Sorumluların cezalandırılması elbette kaybettiklerimizi geri getirmeyecek. Fakat gelecekte
kaybedeceklerimizi önlemek için çok caydırıcı bir adım olacaktır.
Genel Başkanımız Sn Babacan’ın dediği gibi gün, şeffaf şekilde sorularla yüzleşme
zamanıdır. Gün, vatandaşımıza gerçekte ne olduğunu anlatma zamanıdır.

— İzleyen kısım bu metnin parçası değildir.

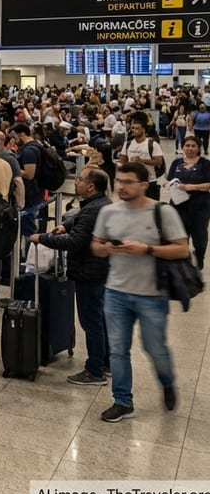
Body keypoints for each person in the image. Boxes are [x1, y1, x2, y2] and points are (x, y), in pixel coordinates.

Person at [91, 161, 187, 422]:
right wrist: (106, 248)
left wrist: (147, 249)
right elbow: (96, 246)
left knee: (155, 348)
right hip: (115, 292)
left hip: (152, 294)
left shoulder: (162, 213)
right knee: (118, 349)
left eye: (128, 182)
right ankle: (123, 401)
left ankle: (166, 381)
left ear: (144, 185)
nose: (120, 186)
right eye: (119, 181)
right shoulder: (109, 213)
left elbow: (181, 249)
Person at [31, 167, 112, 386]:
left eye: (80, 179)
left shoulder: (93, 209)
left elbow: (75, 242)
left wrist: (43, 238)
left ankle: (95, 371)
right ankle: (105, 362)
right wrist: (65, 225)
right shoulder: (99, 204)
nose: (76, 182)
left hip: (89, 272)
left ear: (91, 186)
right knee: (100, 319)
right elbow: (80, 222)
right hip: (98, 271)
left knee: (92, 322)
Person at [165, 135, 210, 270]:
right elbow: (170, 180)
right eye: (187, 146)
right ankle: (183, 260)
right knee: (180, 235)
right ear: (182, 147)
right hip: (179, 205)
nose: (189, 148)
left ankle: (199, 255)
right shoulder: (176, 163)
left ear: (198, 148)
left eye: (193, 146)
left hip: (200, 206)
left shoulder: (205, 164)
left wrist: (191, 187)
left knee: (200, 238)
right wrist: (168, 185)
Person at [118, 118, 165, 201]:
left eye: (137, 128)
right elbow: (123, 162)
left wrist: (141, 160)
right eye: (132, 128)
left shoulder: (153, 144)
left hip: (150, 182)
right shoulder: (127, 144)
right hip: (132, 182)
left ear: (143, 129)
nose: (134, 130)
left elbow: (158, 162)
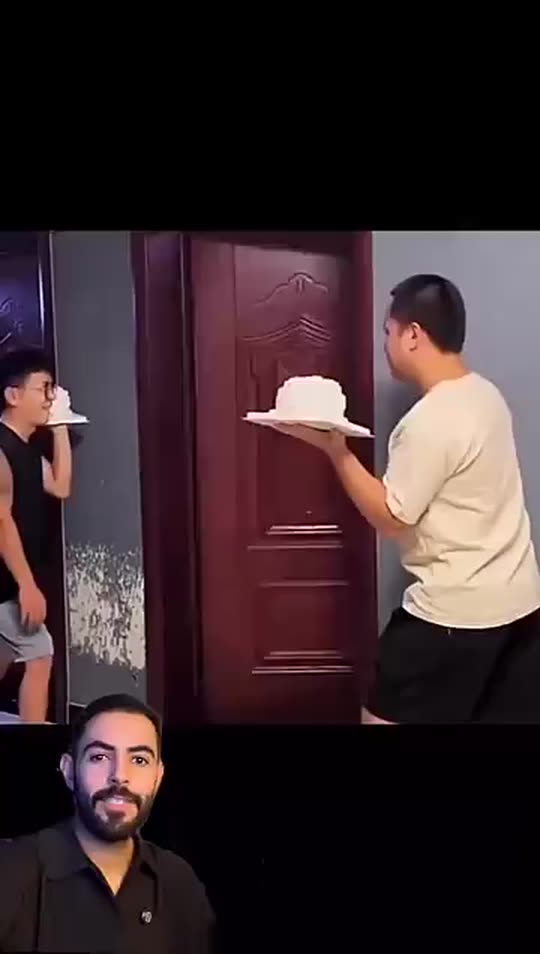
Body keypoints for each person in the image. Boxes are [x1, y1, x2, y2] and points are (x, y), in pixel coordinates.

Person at [275, 274, 540, 723]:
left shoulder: (430, 420)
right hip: (521, 609)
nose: (386, 344)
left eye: (388, 331)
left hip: (454, 618)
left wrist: (335, 449)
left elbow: (392, 517)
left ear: (413, 335)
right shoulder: (486, 395)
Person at [0, 693, 215, 953]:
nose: (119, 776)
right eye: (100, 757)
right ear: (69, 771)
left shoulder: (180, 883)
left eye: (139, 760)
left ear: (158, 778)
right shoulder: (11, 870)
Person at [0, 346, 72, 722]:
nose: (49, 397)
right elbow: (1, 521)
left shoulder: (26, 450)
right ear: (13, 395)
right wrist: (26, 585)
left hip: (12, 578)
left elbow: (60, 485)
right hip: (6, 580)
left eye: (52, 389)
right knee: (40, 654)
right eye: (43, 388)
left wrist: (60, 425)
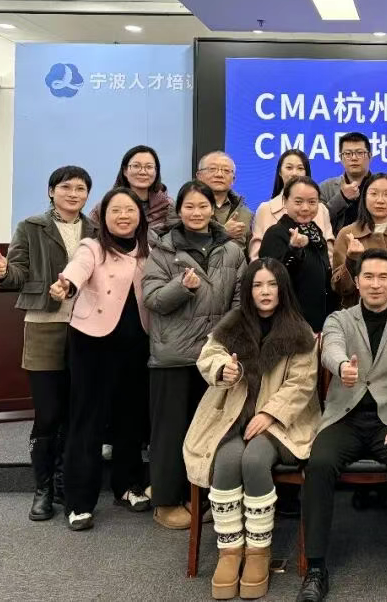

Depreme hazırlık
senaryolarını, raporları, eylem planlarını, depremden sonra arama kurtarma ve yardımlaşma
çalışmalarındaki gecikmeleri masaya yatırma zamanıdır. Biz Deva Partisi olarak 17 Ağustos
2021 tarihinde açıkladığımız eylem planı doğrultusunda ülkemizin depreme ve diğer afetlere
dayanıklı hale getirilmesi için var gücümüzle çalışmaya ve yapılan hukuksuzlukların takipçisi
olarak halkımızın sesi olmaya devam edeceğiz.